Tuesday, December 28, 2010

House Insurance for Home-Based Businesses

People who run small businesses out of their homes often mistakenly think that their home insurance policies cover their business activities. As explained by Miranda at Financial Highway this is usually not the case. My own experience with home insurance was much worse than the picture Miranda paints.

I used to run a one-man consulting business. The only things I needed for the business were a computer, some space in my files for papers, and some desk space. I never even had any clients in my home. Even so, I thought it would be best to contact my insurance company to make sure I was properly covered. I also inquired about professional liability insurance for my business dealings.

The insurance company took all the information, went away for a long time, and finally came back to say that they wouldn’t offer me professional liability insurance and further they were dropping me for home insurance! They didn’t care that I had nothing in my home that would matter to my business if it were destroyed.

The only explanation I was able to extract was that if I had some bad business dealings, a client might try to sue the insurance company. Why one of my clients would try to sue my home insurance company is beyond me.

All this might make people with home businesses think that they had better not tell their home insurance company about the business. However, if something big happens such as the house burning down, the insurance company will investigate looking for reasons to deny the claim. Finding a home-based business would be a great reason for denying a claim.


  1. Similar happened to us. We started with a small business package from our home insurance provider. That was dropped in 1999 (didn't want the Y2K exposure since we are computer consultants.)

    We self insured from that point until 2005 when our home insurance company wanted the name of our business insurance provider. Without one, we'd lose the house insurance (a risk I wasn't about to take.) It took 8 weeks to find someone to write us a policy and we spend over $5K a year on it.

    The alternative was to move the business to another site or shut it down so I guess $5K is reasonable compared to those options. But insurance is our biggest expense after payroll expenses.

  2. @Kate: I wish I understood better why house insurance companies are nervous about home consulting businesses. If you are actually building products or seeing clients in the home then that's one thing, but if you're just sitting writing software it's hard to see why the home insurance company is exposed.

  3. Our clients are overseas and in the US. In the US, litigation has held the home insurance company responsible for the actions of the business located in a home. So I suppose the courts are to blame for the situation.

    Even with good business insurance, our broker has only been able to find one company that will insure the house.

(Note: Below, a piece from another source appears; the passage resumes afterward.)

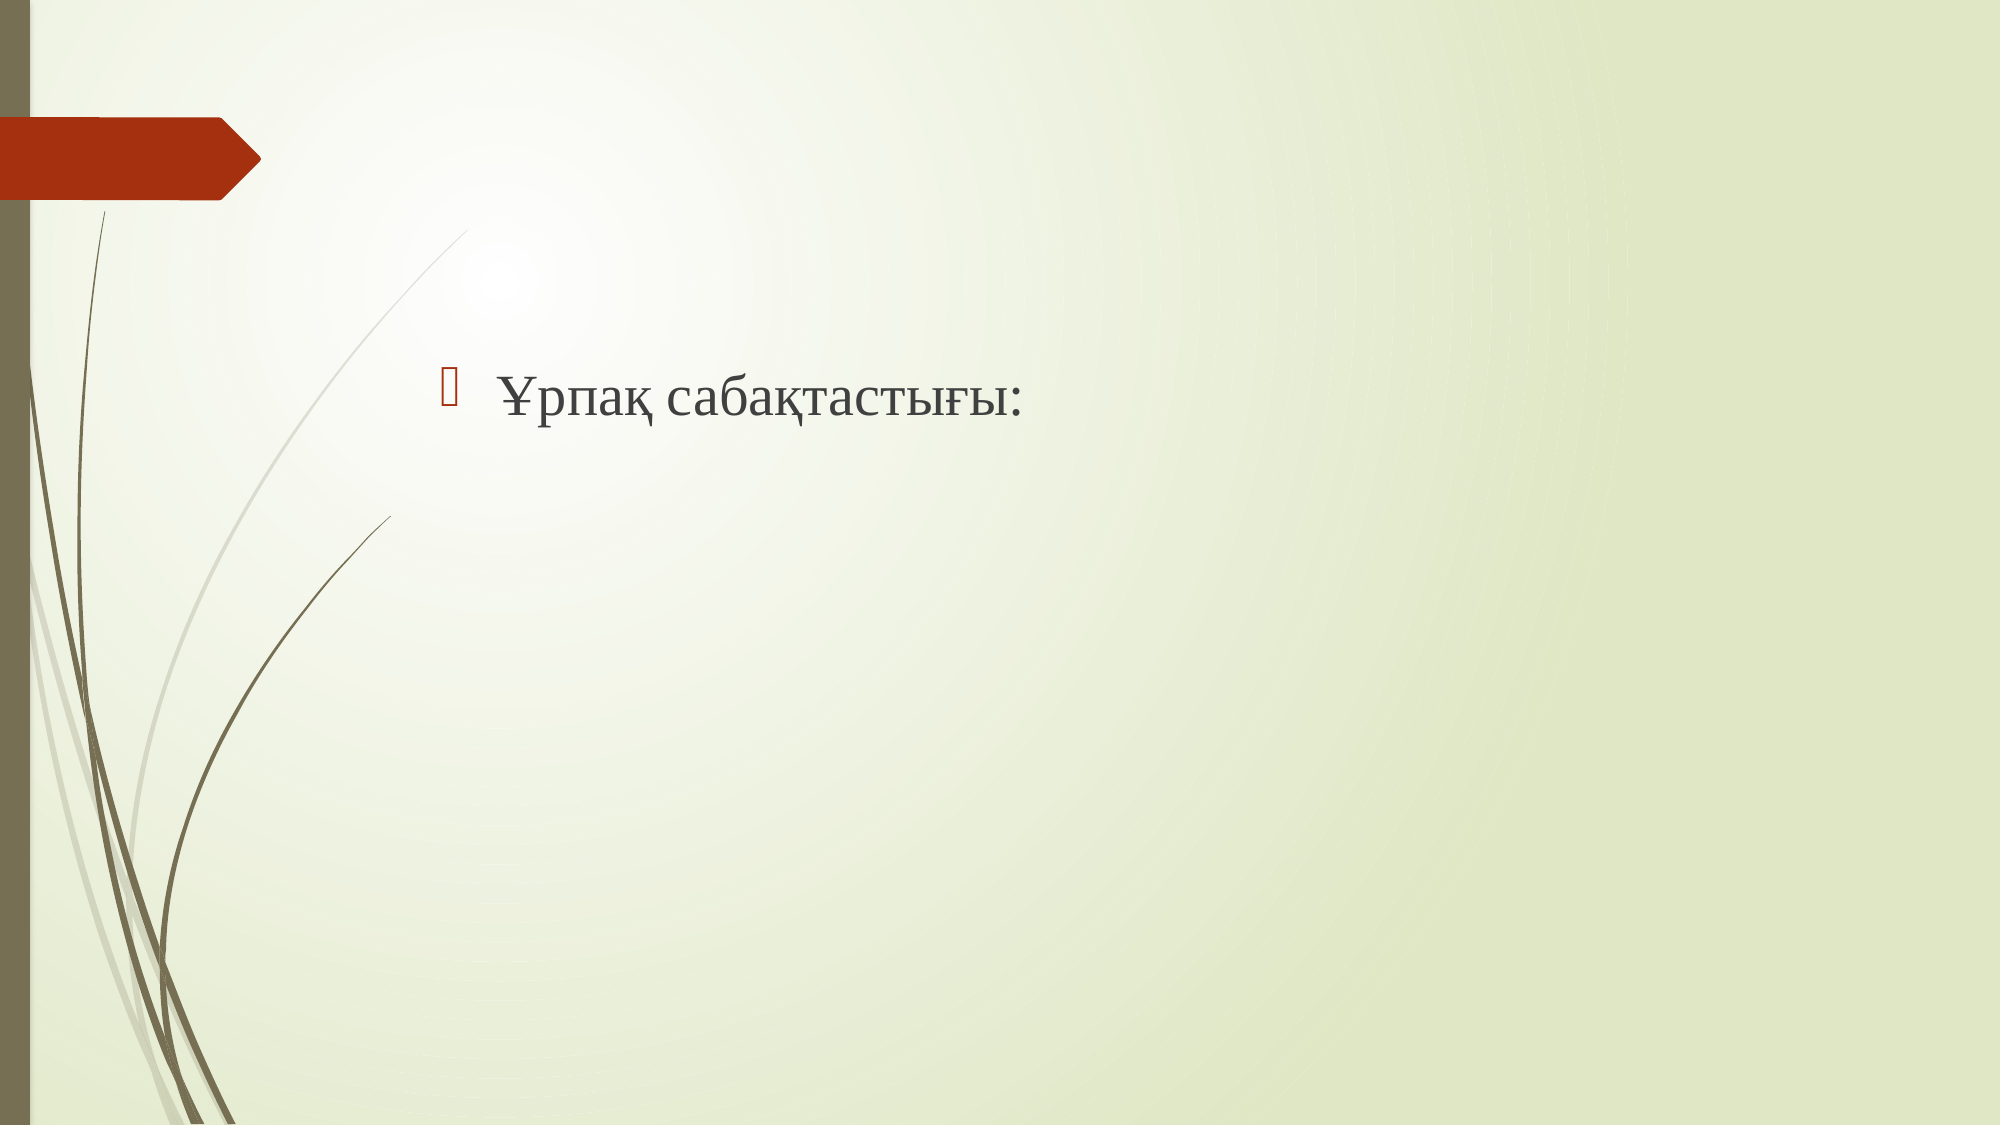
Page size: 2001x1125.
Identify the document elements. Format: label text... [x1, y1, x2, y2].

    We thought being federally incorporated would be sufficient to stop liability against our personal possessions but the insurance companies disagree. At one point we looked to rent office space in our village for the company since landlords of office buildings aren't sued when their tenants are sued. But it was cheaper to just pay insurance.

  4. Thanks for the info. It never occurred to me that I would have problems with my house insurance because I run a home business.

    Not sure what I should do now.


  5. @Mike: I'm not too sure what you should do either. It seems ridiculous to have to buy error and omissions insurance for a business just to be able to buy insurance in case your house burns down.